They told Housing Today that the corporation's discussion paper on ADP (HT 1 August, page 7) could cause major problems.
The corporation proposes streamlining ADP funding to larger developing registered social landlords. The aim is to squeeze more homes from the system, encourage partnering and increase cost efficiency.
Clare Winstanley, chief executive of north-west London's Innisfree Housing Association, said: "The corporation is going to have to do a fairly delicate balancing act if it is going to maintain its commitment to BME and smaller associations. The proposals look as though these will be squeezed out and those that do their own development work are going to struggle."
She said it was likely a large number of smaller housing associations would turn to larger ones to do their development work, effectively sacrificing their independence.

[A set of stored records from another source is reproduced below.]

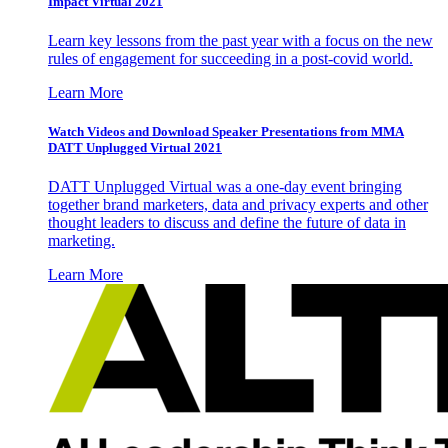
Impact Virtual 2021
Learn key lessons from the past year with a focus on the new
rules of engagement for succeeding in a post-covid world.
Learn More
Watch Videos and Download Speaker Presentations from MMA
DATT Unplugged Virtual 2021
DATT Unplugged Virtual was a one-day event bringing
together brand marketers, data and privacy experts and other
thought leaders to discuss and define the future of data in
marketing.
Learn More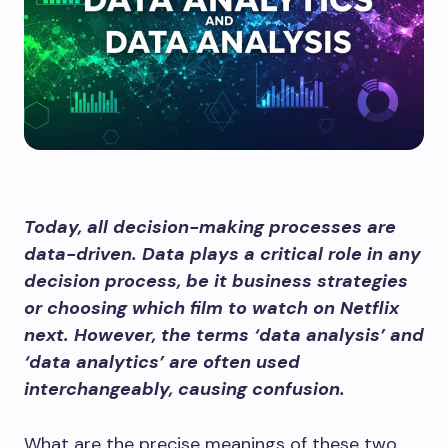
Today, all decision-making processes are
data-driven. Data plays a critical role in any
decision process, be it business strategies
or choosing which film to watch on Netflix
next. However, the terms ‘data analysis’ and
‘data analytics’ are often used
interchangeably, causing confusion.
What are the precise meanings of these two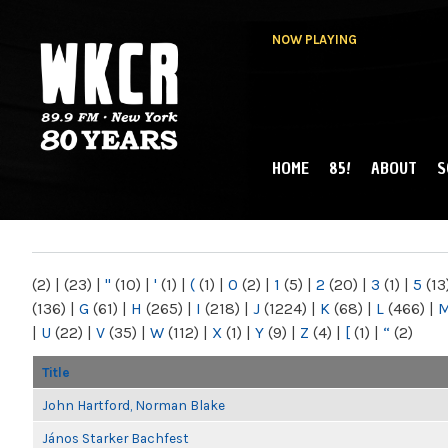
NOW PLAYING
HOME
85!
ABOUT
S
MAIN MENU
WKCR 89.9FM
NY
(2)
|
(23)
|
"
(10)
|
'
(1)
|
(
(1)
|
0
(2)
|
1
(5)
|
2
(20)
|
3
(1)
|
5
(13
(136)
|
G
(61)
|
H
(265)
|
I
(218)
|
J
(1224)
|
K
(68)
|
L
(466)
|
|
U
(22)
|
V
(35)
|
W
(112)
|
X
(1)
|
Y
(9)
|
Z
(4)
|
[
(1)
|
“
(2)
Title
John Hartford, Norman Blake
János Starker Bachfest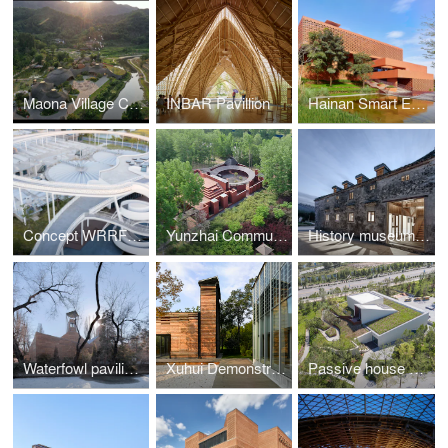
Maona Village Center
INBAR Pavillion
Hainan Smart Ecological New City Digital City Hall
Concept WRRF Yixing (Water Resource Recovery Facility)
Yunzhai Community Center
History museum of Qifeng Village
Waterfowl pavilion of Beijing Zoo
Xuhui Demonstrative Project
Passive house pavilion of Longfor Sundar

This would give rise to serious concerns for the sector, she said: "It cuts across the diversity agenda, as BME associations are better placed to carry out services to their tenant communities.
"It would be sad to see the majority of BMEs becoming management only, but it is a danger."
Ronnie Moodley, chief executive of ARHAG Housing Association, north London, said: "The corporation has promoted power to smaller and BME associations, yet this change would set us back 15 years.
It addresses the needs of larger RSLs while leaving us stranded."
Ita Symons, chief executive of Agudas Israel Housing Association, also in north London, said: "I will kick and punch for every brick to get our rights."
A Housing Corporation spokeswoman said: "We are not moving away from diversity but are looking at economies of scale.
"Community-based, smaller associations will still be expected to deliver on the ground.
This will be an opportunity for them to increase their asset base without taking the risks which can be associated with new development."